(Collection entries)
= = =
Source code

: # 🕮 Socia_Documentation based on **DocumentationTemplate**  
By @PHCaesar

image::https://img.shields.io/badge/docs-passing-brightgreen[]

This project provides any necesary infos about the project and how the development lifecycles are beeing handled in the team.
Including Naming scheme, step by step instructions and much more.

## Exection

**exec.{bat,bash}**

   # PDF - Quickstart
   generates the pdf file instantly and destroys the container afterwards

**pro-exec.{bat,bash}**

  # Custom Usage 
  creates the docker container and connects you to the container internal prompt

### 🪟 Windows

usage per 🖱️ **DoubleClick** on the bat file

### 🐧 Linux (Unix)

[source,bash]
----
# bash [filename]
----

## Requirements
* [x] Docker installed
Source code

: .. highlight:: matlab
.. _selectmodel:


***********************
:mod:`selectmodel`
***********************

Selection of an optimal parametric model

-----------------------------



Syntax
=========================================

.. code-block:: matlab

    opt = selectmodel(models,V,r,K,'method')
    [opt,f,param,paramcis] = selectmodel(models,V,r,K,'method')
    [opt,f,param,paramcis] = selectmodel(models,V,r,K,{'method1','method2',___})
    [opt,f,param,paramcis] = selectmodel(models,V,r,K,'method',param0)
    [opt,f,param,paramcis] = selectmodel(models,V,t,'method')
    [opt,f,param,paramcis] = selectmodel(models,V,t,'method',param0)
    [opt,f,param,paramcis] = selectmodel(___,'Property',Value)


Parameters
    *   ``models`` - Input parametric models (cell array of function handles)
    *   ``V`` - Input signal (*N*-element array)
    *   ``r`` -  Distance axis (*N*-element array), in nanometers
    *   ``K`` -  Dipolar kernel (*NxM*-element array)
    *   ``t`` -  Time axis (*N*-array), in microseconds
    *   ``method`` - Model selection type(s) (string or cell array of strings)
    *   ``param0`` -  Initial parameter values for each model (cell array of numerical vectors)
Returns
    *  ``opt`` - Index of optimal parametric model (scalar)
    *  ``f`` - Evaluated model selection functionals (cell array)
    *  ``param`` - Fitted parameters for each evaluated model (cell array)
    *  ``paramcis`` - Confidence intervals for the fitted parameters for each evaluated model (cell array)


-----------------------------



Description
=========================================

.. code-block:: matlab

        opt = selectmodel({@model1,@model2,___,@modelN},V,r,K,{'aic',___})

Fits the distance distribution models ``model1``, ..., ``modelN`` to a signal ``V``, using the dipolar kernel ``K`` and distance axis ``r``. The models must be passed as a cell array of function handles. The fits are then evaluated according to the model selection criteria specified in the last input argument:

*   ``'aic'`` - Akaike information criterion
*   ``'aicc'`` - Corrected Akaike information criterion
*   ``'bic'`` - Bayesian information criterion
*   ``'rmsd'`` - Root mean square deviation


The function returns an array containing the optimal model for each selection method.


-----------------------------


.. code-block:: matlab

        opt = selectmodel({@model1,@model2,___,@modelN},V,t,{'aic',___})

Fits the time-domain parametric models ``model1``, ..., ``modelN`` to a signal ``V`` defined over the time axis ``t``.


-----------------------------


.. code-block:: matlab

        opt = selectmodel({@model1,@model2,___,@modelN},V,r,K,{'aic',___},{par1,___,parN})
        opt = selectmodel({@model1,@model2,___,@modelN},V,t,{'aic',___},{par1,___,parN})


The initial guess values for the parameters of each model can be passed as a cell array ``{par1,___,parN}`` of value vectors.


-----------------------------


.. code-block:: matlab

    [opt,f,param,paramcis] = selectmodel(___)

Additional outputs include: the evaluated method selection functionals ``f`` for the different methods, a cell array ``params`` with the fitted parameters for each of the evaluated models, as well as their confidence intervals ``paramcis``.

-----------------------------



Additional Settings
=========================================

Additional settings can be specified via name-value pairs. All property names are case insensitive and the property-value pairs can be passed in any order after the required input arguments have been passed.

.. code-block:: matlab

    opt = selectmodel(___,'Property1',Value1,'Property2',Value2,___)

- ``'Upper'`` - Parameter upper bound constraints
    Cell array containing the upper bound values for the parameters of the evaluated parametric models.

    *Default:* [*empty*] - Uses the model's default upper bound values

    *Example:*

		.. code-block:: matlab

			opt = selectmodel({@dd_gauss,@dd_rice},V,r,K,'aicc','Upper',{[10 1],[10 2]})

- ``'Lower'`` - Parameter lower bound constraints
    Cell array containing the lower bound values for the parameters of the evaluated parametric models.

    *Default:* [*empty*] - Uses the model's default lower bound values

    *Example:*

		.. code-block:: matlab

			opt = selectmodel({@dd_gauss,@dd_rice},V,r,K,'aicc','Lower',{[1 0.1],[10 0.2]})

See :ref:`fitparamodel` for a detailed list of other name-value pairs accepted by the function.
= = =
* What is needed
Show the data once more, exactly as it was written.

* Response below
Source code

: # 🕮 Socia_Documentation based on **DocumentationTemplate**  
By @PHCaesar

image::https://img.shields.io/badge/docs-passing-brightgreen[]

This project provides any necesary infos about the project and how the development lifecycles are beeing handled in the team.
Including Naming scheme, step by step instructions and much more.

## Exection

**exec.{bat,bash}**

   # PDF - Quickstart
   generates the pdf file instantly and destroys the container afterwards

**pro-exec.{bat,bash}**

  # Custom Usage 
  creates the docker container and connects you to the container internal prompt

### 🪟 Windows

usage per 🖱️ **DoubleClick** on the bat file

### 🐧 Linux (Unix)

[source,bash]
----
# bash [filename]
----

## Requirements
* [x] Docker installed
Source code

: .. highlight:: matlab
.. _selectmodel:


***********************
:mod:`selectmodel`
***********************

Selection of an optimal parametric model

-----------------------------



Syntax
=========================================

.. code-block:: matlab

    opt = selectmodel(models,V,r,K,'method')
    [opt,f,param,paramcis] = selectmodel(models,V,r,K,'method')
    [opt,f,param,paramcis] = selectmodel(models,V,r,K,{'method1','method2',___})
    [opt,f,param,paramcis] = selectmodel(models,V,r,K,'method',param0)
    [opt,f,param,paramcis] = selectmodel(models,V,t,'method')
    [opt,f,param,paramcis] = selectmodel(models,V,t,'method',param0)
    [opt,f,param,paramcis] = selectmodel(___,'Property',Value)


Parameters
    *   ``models`` - Input parametric models (cell array of function handles)
    *   ``V`` - Input signal (*N*-element array)
    *   ``r`` -  Distance axis (*N*-element array), in nanometers
    *   ``K`` -  Dipolar kernel (*NxM*-element array)
    *   ``t`` -  Time axis (*N*-array), in microseconds
    *   ``method`` - Model selection type(s) (string or cell array of strings)
    *   ``param0`` -  Initial parameter values for each model (cell array of numerical vectors)
Returns
    *  ``opt`` - Index of optimal parametric model (scalar)
    *  ``f`` - Evaluated model selection functionals (cell array)
    *  ``param`` - Fitted parameters for each evaluated model (cell array)
    *  ``paramcis`` - Confidence intervals for the fitted parameters for each evaluated model (cell array)


-----------------------------



Description
=========================================

.. code-block:: matlab

        opt = selectmodel({@model1,@model2,___,@modelN},V,r,K,{'aic',___})

Fits the distance distribution models ``model1``, ..., ``modelN`` to a signal ``V``, using the dipolar kernel ``K`` and distance axis ``r``. The models must be passed as a cell array of function handles. The fits are then evaluated according to the model selection criteria specified in the last input argument:

*   ``'aic'`` - Akaike information criterion
*   ``'aicc'`` - Corrected Akaike information criterion
*   ``'bic'`` - Bayesian information criterion
*   ``'rmsd'`` - Root mean square deviation


The function returns an array containing the optimal model for each selection method.


-----------------------------


.. code-block:: matlab

        opt = selectmodel({@model1,@model2,___,@modelN},V,t,{'aic',___})

Fits the time-domain parametric models ``model1``, ..., ``modelN`` to a signal ``V`` defined over the time axis ``t``.


-----------------------------


.. code-block:: matlab

        opt = selectmodel({@model1,@model2,___,@modelN},V,r,K,{'aic',___},{par1,___,parN})
        opt = selectmodel({@model1,@model2,___,@modelN},V,t,{'aic',___},{par1,___,parN})


The initial guess values for the parameters of each model can be passed as a cell array ``{par1,___,parN}`` of value vectors.


-----------------------------


.. code-block:: matlab

    [opt,f,param,paramcis] = selectmodel(___)

Additional outputs include: the evaluated method selection functionals ``f`` for the different methods, a cell array ``params`` with the fitted parameters for each of the evaluated models, as well as their confidence intervals ``paramcis``.

-----------------------------



Additional Settings
=========================================

Additional settings can be specified via name-value pairs. All property names are case insensitive and the property-value pairs can be passed in any order after the required input arguments have been passed.

.. code-block:: matlab

    opt = selectmodel(___,'Property1',Value1,'Property2',Value2,___)

- ``'Upper'`` - Parameter upper bound constraints
    Cell array containing the upper bound values for the parameters of the evaluated parametric models.

    *Default:* [*empty*] - Uses the model's default upper bound values

    *Example:*

		.. code-block:: matlab

			opt = selectmodel({@dd_gauss,@dd_rice},V,r,K,'aicc','Upper',{[10 1],[10 2]})

- ``'Lower'`` - Parameter lower bound constraints
    Cell array containing the lower bound values for the parameters of the evaluated parametric models.

    *Default:* [*empty*] - Uses the model's default lower bound values

    *Example:*

		.. code-block:: matlab

			opt = selectmodel({@dd_gauss,@dd_rice},V,r,K,'aicc','Lower',{[1 0.1],[10 0.2]})

See :ref:`fitparamodel` for a detailed list of other name-value pairs accepted by the function.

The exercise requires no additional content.